Dans son sillage, Nadine Labaki a entraîné toute une troupe de comédiens amateurs. "Je suis très sensible au cinéma iranien qui joue sur l’estompement entre réalité et fiction, souligne-t-elle. C’est pour cela que j’aime travailler avec des non-professionnels. Je crois que c’est comme ça qu’on peut faire réfléchir : en montrant au spectateur que la personne qui est à l’écran est comme lui et non une star de cinéma qui joue un homme ou une femme du peuple." Elle obtient des résultats poignants. "Nous, femmes libanaises, avons dans notre vécu la connaissance du deuil lié à la guerre. Nous avons vu nos mères pleurer des fils, des maris. On sait quelle serait notre réaction. Il n’y a pas une scène que j’écris que je ne sens pas proche de moi." Pour alléger la gravité inhérente à son sujet, la réalisatrice a introduit des scènes de danse. "C’est un fantasme de comédienne, car j’adore la danse et la musique. Cela va au-delà de la langue ou de la culture. On n’a pas besoin de comprendre une chanson pour être transporté. J’ai la chance d’être mariée à un compositeur, qui est très doué et qui écrit la musique de mes films." Le résultat confère à l’ensemble une fraîcheur et une légèreté qui pourraient déstabiliser avec un tel propos. "Il y a cette peur, aujourd’hui, dans le cinéma, d’exacerber les émotions. Moi, j’ai besoin d’être emportée. J’ai envie de pleurer et de rire."
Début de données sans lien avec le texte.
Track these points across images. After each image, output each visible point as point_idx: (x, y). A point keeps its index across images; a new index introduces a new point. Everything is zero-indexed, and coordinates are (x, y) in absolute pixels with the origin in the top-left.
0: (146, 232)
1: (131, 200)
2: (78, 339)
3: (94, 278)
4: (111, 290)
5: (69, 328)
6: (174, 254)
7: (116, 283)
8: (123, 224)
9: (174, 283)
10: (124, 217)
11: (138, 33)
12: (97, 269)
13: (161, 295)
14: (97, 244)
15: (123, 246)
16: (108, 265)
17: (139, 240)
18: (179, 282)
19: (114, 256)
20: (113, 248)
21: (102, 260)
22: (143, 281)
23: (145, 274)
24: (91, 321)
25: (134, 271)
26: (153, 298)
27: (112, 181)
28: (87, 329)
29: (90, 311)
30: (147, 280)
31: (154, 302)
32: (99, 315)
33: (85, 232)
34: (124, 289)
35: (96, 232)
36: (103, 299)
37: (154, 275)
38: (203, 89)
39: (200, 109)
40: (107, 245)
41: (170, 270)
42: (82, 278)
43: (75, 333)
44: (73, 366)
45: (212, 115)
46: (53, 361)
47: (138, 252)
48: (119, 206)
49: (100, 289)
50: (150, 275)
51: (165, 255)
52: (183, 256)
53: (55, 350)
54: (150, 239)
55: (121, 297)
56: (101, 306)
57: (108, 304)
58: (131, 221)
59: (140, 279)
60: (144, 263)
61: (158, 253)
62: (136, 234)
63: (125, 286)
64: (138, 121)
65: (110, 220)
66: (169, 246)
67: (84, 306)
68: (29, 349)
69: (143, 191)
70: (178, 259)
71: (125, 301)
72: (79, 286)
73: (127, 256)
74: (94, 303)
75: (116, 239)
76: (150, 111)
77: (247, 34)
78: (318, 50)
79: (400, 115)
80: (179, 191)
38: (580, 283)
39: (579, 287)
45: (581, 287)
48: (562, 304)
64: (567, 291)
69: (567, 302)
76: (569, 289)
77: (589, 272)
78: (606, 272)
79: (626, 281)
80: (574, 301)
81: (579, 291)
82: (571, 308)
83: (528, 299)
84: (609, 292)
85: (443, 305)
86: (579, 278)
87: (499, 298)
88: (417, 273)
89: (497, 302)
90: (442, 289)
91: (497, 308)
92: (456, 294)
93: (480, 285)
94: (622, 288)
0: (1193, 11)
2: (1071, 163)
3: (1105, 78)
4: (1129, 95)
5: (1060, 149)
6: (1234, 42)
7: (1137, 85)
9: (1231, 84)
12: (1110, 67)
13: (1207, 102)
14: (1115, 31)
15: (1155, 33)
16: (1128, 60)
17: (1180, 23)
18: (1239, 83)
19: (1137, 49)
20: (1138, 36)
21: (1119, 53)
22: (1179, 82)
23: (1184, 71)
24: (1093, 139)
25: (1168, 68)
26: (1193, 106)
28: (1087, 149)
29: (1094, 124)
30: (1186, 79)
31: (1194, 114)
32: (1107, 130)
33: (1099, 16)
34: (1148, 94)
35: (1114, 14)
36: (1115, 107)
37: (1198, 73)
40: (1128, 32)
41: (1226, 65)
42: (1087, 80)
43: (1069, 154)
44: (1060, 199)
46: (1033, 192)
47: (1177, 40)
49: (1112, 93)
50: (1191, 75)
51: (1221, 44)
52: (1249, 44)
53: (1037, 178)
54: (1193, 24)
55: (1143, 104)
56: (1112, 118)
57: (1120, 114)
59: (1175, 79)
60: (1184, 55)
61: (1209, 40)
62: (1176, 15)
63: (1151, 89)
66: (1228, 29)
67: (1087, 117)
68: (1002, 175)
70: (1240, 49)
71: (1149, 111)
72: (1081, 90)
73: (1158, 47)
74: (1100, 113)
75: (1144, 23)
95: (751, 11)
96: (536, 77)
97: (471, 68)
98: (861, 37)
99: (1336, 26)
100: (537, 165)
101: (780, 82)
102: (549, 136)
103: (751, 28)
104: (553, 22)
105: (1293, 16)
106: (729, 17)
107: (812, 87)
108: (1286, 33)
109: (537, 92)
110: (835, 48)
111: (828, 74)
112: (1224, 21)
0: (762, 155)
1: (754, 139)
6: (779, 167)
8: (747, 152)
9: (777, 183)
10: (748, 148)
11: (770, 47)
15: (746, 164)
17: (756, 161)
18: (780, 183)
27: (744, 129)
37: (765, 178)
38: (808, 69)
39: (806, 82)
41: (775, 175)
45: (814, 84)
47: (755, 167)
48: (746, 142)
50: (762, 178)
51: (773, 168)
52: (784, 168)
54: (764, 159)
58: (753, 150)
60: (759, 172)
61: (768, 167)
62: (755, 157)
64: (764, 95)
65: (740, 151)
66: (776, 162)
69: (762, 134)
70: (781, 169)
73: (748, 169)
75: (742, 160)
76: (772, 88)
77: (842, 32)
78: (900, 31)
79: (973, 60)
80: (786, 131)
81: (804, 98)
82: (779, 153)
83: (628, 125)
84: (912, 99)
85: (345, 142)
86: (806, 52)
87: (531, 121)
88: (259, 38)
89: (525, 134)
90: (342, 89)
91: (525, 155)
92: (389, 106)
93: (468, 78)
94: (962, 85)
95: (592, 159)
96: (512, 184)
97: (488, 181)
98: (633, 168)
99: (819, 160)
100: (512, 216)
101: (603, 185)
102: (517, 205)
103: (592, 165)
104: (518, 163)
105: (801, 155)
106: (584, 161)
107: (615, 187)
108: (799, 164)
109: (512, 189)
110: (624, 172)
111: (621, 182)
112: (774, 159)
La réalisatrice est lucide : elle sait qu’un film ne change pas le monde. Ce qui ne l’empêche pas d’y croire tout en résumant dans son titre la quadrature du cercle : la solution que trouvent les héroïnes de son film n’est qu’un pis-aller. "Elles retombent sur la question de l’identité, oui. Mais c’est une invitation à accepter l’autre. Je réfléchis tout le temps à une société alternative. Si le monde ne va pas bien, c’est que nous ne gérons pas bien les choses. Donc, il faut chercher une autre manière de le faire. Je peux dormir tranquille, car, au moins, j’essaie de trouver une alternative." Et même si Nadine Labaki ne sait pas où elle va dans sa quête, on a une furieuse envie de la suivre.